BoE Interest Rate Prep
Daily Dose, US

BoE Interest Rate Prep

On Thursday the 8th of May, at 07:02 ET, the Bank of England reveals their decision from it’s latest monetary policy meeting, and releases the rate statement.
Here are some views on what to expect.


General Expectations
Expectation from Analysts and Market Participants alike forecast the BoE to reduce rates by 25bp. Going from 4.5% to 4.25%


Commentary
Wells Fargo
When Bank of England (BoE) policymakers meet next week, we—along with the consensus—expect that they’ll announce a 25 bps cut to the policy rate, bringing it to 4.25%. This would come after a pause from their February announcement and continue the pattern of gradual BOE monetary easing at a 25-bps-per-quarter pace of cuts since mid-2024. While Bank of England interest rates are still clearly restrictive and U.K. economic growth was sluggish in the second half of 2024, the gradual pace of BoE rate cuts was driven by a similarly gradual declaration in wage growth and underlying inflation measures, such as services inflation. Some resilience in U.K. economic activity in early 2025 may have also reinforced the BoE’s caution regarding the pace of monetary easing.

Looking forward, sentiment surveys point to a renewed slowing in growth ahead. The U.K composite PMI dipped below 50 in April, entering into contractionary territory, given weak output in the manufacturing and service sectors, although the cost and price aspects of that PMI survey still pointed to some inflationary pressures. Considering these conflicting signals, for now, we expect the BoE to continue to take a measured approach to monetary easing. Finally, we will be assessing the BoE’s updated economic forecast in its Monetary Policy Report, the first since the Liberation Day tariffs were announced. We think it would take an especially sharp downgrade in the growth outlook, or medium-term inflation forecasts well below the 2% target, for market views to shift toward a more accelerated pace of Bank of England easing.

ING
The Bank of England is poised to cut rates at its 8 May meeting, and markets are pricing a faster pace of easing thereafter. We’re less convinced the Bank will deviate from its once-per-quarter cutting rhythm, but we do think it could cut rates to a lower level than investors are currently expecting.
We expect:
An 8-1 vote in favour of a 25bp rate cut (one member voting for a 50bp cut).
No change in forward guidance. Bank to reiterate that future cuts are likely to be “gradual and careful”.
Cuts to the Bank’s 2025 inflation forecast on lower energy prices and upgrades to 2025 GDP growth given the better run of data in 1Q. No major changes to the medium-term outlook.
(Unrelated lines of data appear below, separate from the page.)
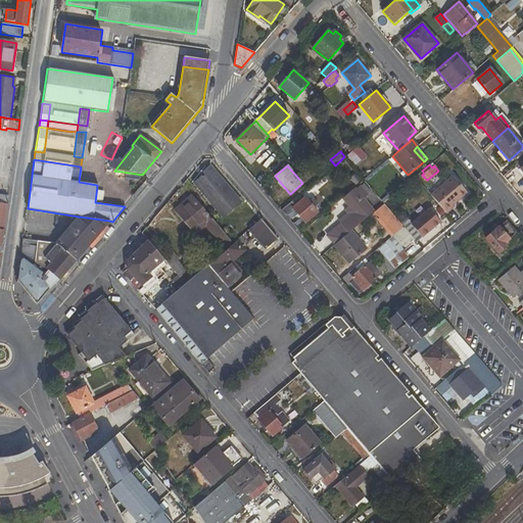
[(225,218),(241,203),(211,169),(205,174),(202,171),(200,174),(202,177),(194,183),(225,218)]
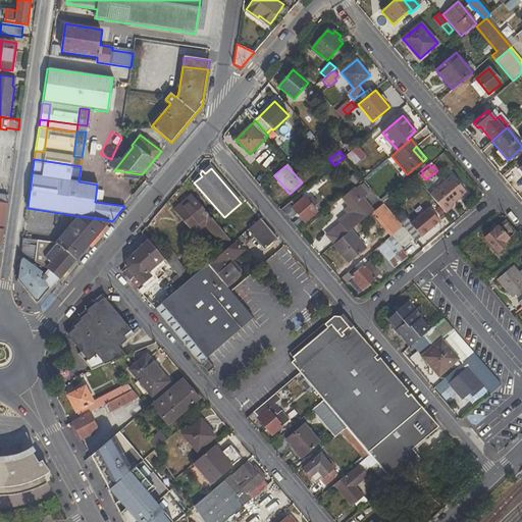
[(355,185),(360,179),(355,173),(350,177),(355,185)]
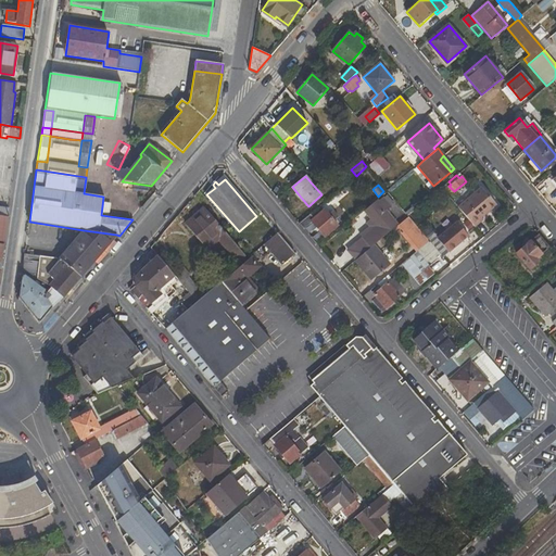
[(481,188),(458,207),(475,227),(483,219),(482,217),(496,205),(481,188)]
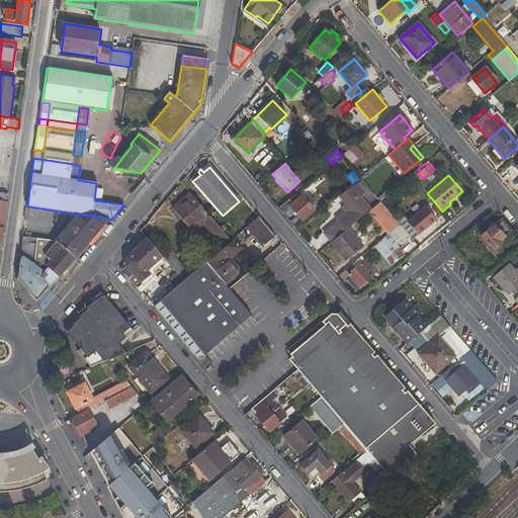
[(352,187),(351,186),(339,196),(351,210),(338,221),(346,231),(347,229),(354,223),(370,209),(360,196),(364,192),(357,183),(352,187)]
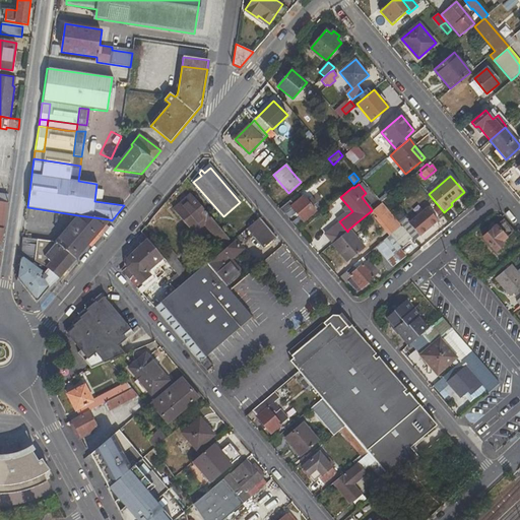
[(0,193),(0,201),(7,203),(8,195),(0,193)]
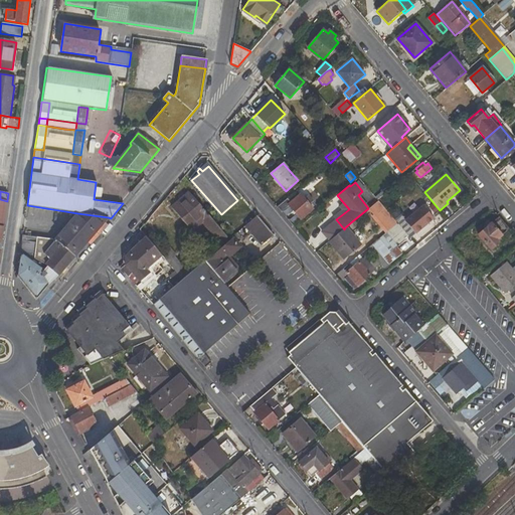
[(220,242),(227,237),(189,192),(171,206),(191,229),(202,221),(220,242)]
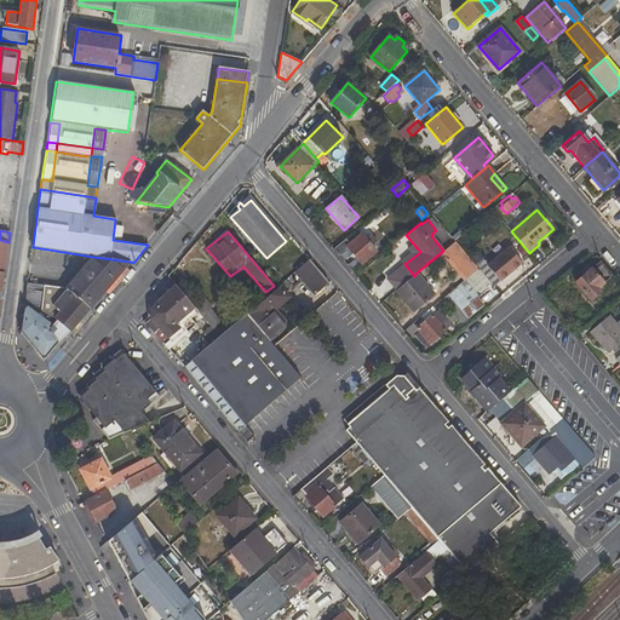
[(350,244),(346,239),(334,250),(340,256),(348,248),(362,265),(378,252),(373,246),(378,242),(372,234),(367,239),(362,234),(350,244)]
On inflation, the story hasn’t changed all that much since the Bank’s March meeting. Yes, oil and natural gas prices are lower, which will prompt a modest downgrade in the BoE’s inflation forecast. We see headline inflation peaking around 3.5% later this year (2.6% currently). And at the margin, that should mitigate some of the Bank’s concerns about higher energy costs feeding into services, like it did after the 2022 gas price shock. But services inflation is still an issue. At 4.7%, it is 0.2pp below where the Bank had predicted in its February forecasts, but it has been bouncing around 5% for some time now. And that’s much too high.

That data won’t be available at the May meeting, and the Bank won’t want to commit to anything before it sees it. We therefore don’t expect any major changes in the BoE’s language this month. It’s unlikely to change its forward guidance, which simply points to “gradual and careful” further easing. Beyond this month, however, things could start to change. Services inflation should start to come noticeably lower later this quarter; we expect it to fall to 4.2% in June. Our measure of core services inflation, excluding rents, which is arguably a better gauge of underlying service-sector price growth, is already down at 4%. That should enable the Bank to become more relaxed about inflation by the Autumn. At the end of last year, our view was that this would enable the Bank to speed up the pace of cuts, just as markets are starting to price. The messaging from officials so far this year has made us less convinced of that, and instead, we think the path of least resistance is for the Bank to keep cutting rates once per quarter. That process could, however, continue for longer than markets are now pricing. We think Bank Rate will fall to 3.25% by mid-2026 and possibly even a little lower than that.